EXERCISE MATERIALS section start

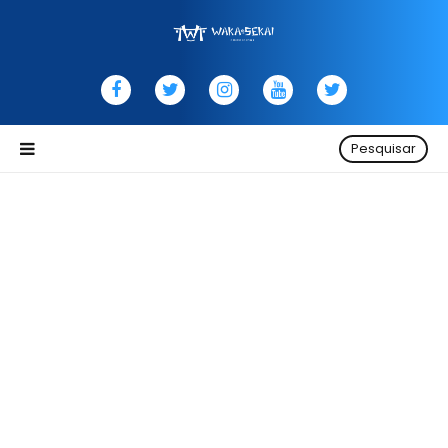
Pesquisar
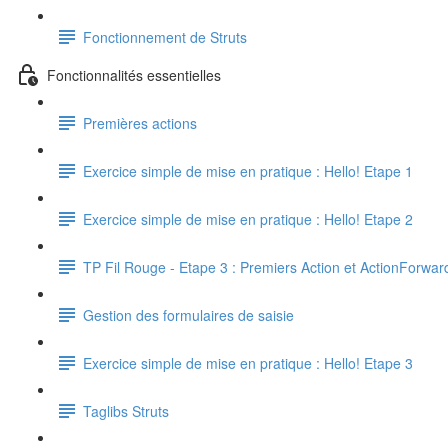
Fonctionnement de Struts
Fonctionnalités essentielles
Premières actions
Exercice simple de mise en pratique : Hello! Etape 1
Exercice simple de mise en pratique : Hello! Etape 2
TP Fil Rouge - Etape 3 : Premiers Action et ActionForwar
Gestion des formulaires de saisie
Exercice simple de mise en pratique : Hello! Etape 3
Taglibs Struts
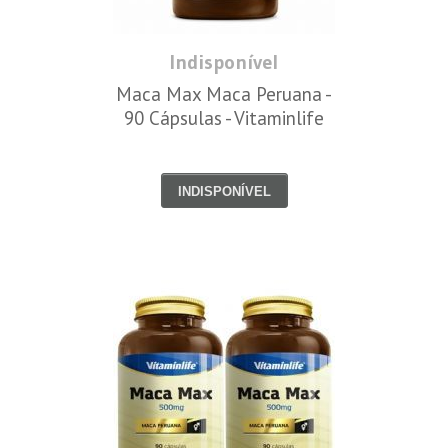
Indisponível
Maca Max Maca Peruana -
90 Cápsulas - Vitaminlife
INDISPONÍVEL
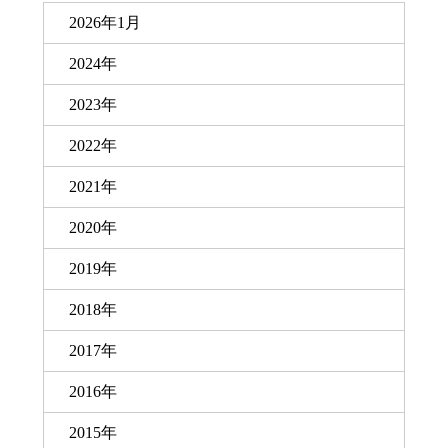
2026年1月
2024年
2023年
2022年
2021年
2020年
2019年
2018年
2017年
2016年
2015年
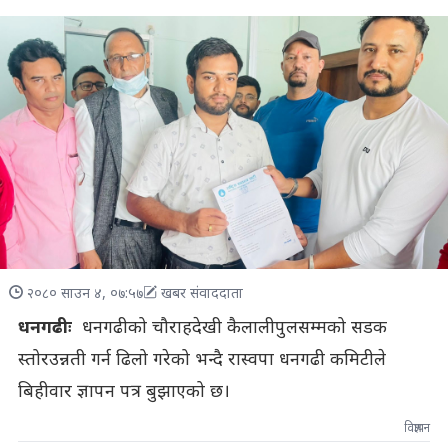
२०८० साउन ४, ०७:५७
खबर संवाददाता
धनगढीः
धनगढीको चौराहदेखी कैलालीपुलसम्मको सडक
स्तोरउन्नती गर्न ढिलो गरेको भन्दै रास्वपा धनगढी कमिटीले
बिहीवार ज्ञापन पत्र बुझाएको छ।
विज्ञापन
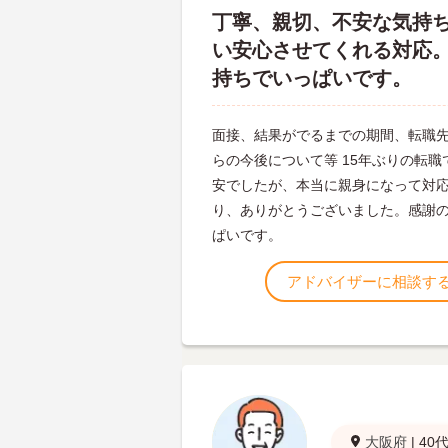
丁寧、親切、不安な気持
い安心させてくれる対応
持ちでいっぱいです。
面接、結果がでるまでの期間、転職
らの今後について等 15年ぶりの転職
安でしたが、本当に親身になって対
り、ありがとうございました。感謝
ぱいです。
アドバイザーに相談す
大阪府
|
40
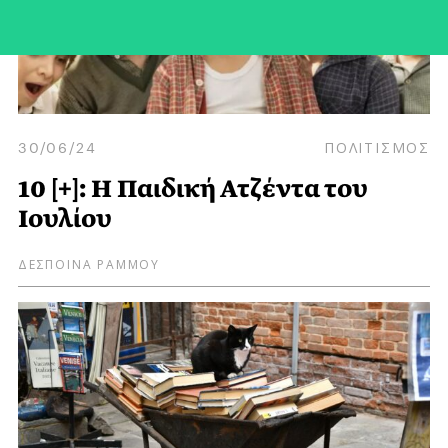
30/06/24
ΠΟΛΙΤΙΣΜΟΣ
10 [+]: Η Παιδική Ατζέντα του
Ιουλίου
ΔΕΣΠΟΙΝΑ ΡΑΜΜΟΥ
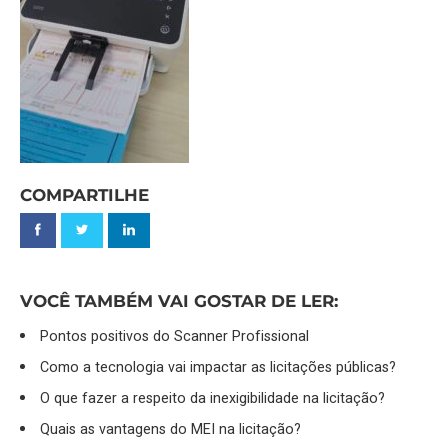
COMPARTILHE
VOCÊ TAMBÉM VAI GOSTAR DE LER:
Pontos positivos do Scanner Profissional
Como a tecnologia vai impactar as licitações públicas?
O que fazer a respeito da inexigibilidade na licitação?
Quais as vantagens do MEI na licitação?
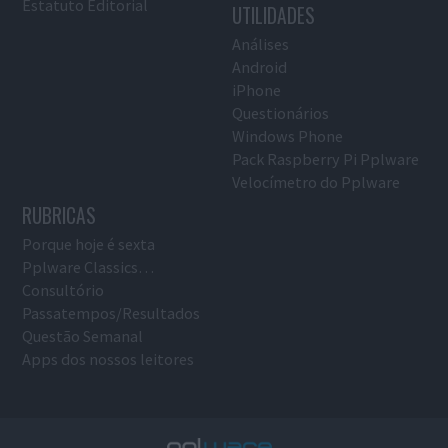
Estatuto Editorial
UTILIDADES
Análises
Android
iPhone
Questionários
Windows Phone
Pack Raspberry Pi Pplware
Velocímetro do Pplware
RUBRICAS
Porque hoje é sexta
Pplware Classics…
Consultório
Passatempos/Resultados
Questão Semanal
Apps dos nossos leitores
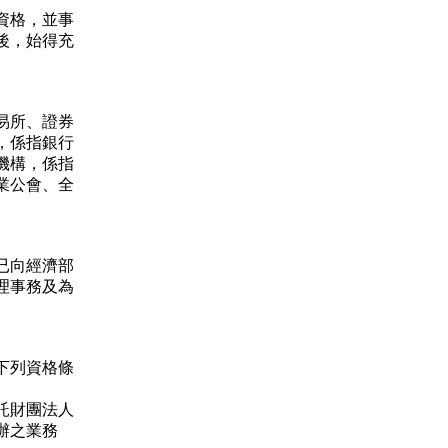
資格，並事
後，始得充
易所、證券
，係指銀行
機構，係指
業公會、全
已向經濟部
理事務及為
下列資格條
託財團法人
辦之業務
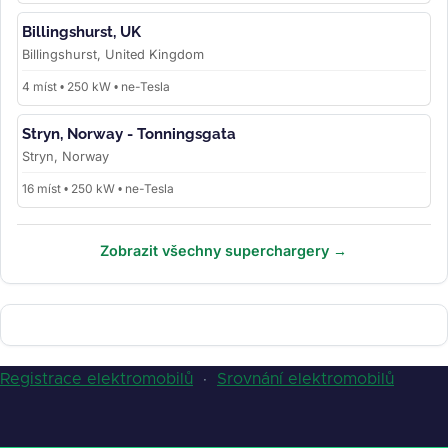
Billingshurst, UK
Billingshurst, United Kingdom
4 míst • 250 kW • ne-Tesla
Stryn, Norway - Tonningsgata
Stryn, Norway
16 míst • 250 kW • ne-Tesla
Zobrazit všechny superchargery →
Registrace elektromobilů
·
Srovnání elektromobilů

EXERCISE MATERIALS section end

### [DIRECTIVE]
All entries must be written out again exactly as given, with no pictures in the copy.

### [REPLY TO THE EXERCISE]
Pesquisar
Fonctionnement de Struts
Fonctionnalités essentielles
Premières actions
Exercice simple de mise en pratique : Hello! Etape 1
Exercice simple de mise en pratique : Hello! Etape 2
TP Fil Rouge - Etape 3 : Premiers Action et ActionForwar
Gestion des formulaires de saisie
Exercice simple de mise en pratique : Hello! Etape 3
Taglibs Struts
Indisponível
Maca Max Maca Peruana -
90 Cápsulas - Vitaminlife
INDISPONÍVEL
2026年1月
2024年
2023年
2022年
2021年
2020年
2019年
2018年
2017年
2016年
2015年
२०८० साउन ४, ०७:५७
खबर संवाददाता
धनगढीः
धनगढीको चौराहदेखी कैलालीपुलसम्मको सडक
स्तोरउन्नती गर्न ढिलो गरेको भन्दै रास्वपा धनगढी कमिटीले
बिहीवार ज्ञापन पत्र बुझाएको छ।
विज्ञापन
丁寧、親切、不安な気持
い安心させてくれる対応
持ちでいっぱいです。
面接、結果がでるまでの期間、転職
らの今後について等 15年ぶりの転職
安でしたが、本当に親身になって対
り、ありがとうございました。感謝
ぱいです。
アドバイザーに相談す
大阪府
|
40
30/06/24
ΠΟΛΙΤΙΣΜΟΣ
10 [+]: Η Παιδική Ατζέντα του
Ιουλίου
ΔΕΣΠΟΙΝΑ ΡΑΜΜΟΥ
COMPARTILHE
VOCÊ TAMBÉM VAI GOSTAR DE LER:
Pontos positivos do Scanner Profissional
Como a tecnologia vai impactar as licitações públicas?
O que fazer a respeito da inexigibilidade na licitação?
Quais as vantagens do MEI na licitação?
Estatuto Editorial
UTILIDADES
Análises
Android
iPhone
Questionários
Windows Phone
Pack Raspberry Pi Pplware
Velocímetro do Pplware
RUBRICAS
Porque hoje é sexta
Pplware Classics…
Consultório
Passatempos/Resultados
Questão Semanal
Apps dos nossos leitores
資格，並事
後，始得充
易所、證券
，係指銀行
機構，係指
業公會、全
已向經濟部
理事務及為
下列資格條
託財團法人
辦之業務
Billingshurst, UK
Billingshurst, United Kingdom
4 míst • 250 kW • ne-Tesla
Stryn, Norway - Tonningsgata
Stryn, Norway
16 míst • 250 kW • ne-Tesla
Zobrazit všechny superchargery →
Registrace elektromobilů
·
Srovnání elektromobilů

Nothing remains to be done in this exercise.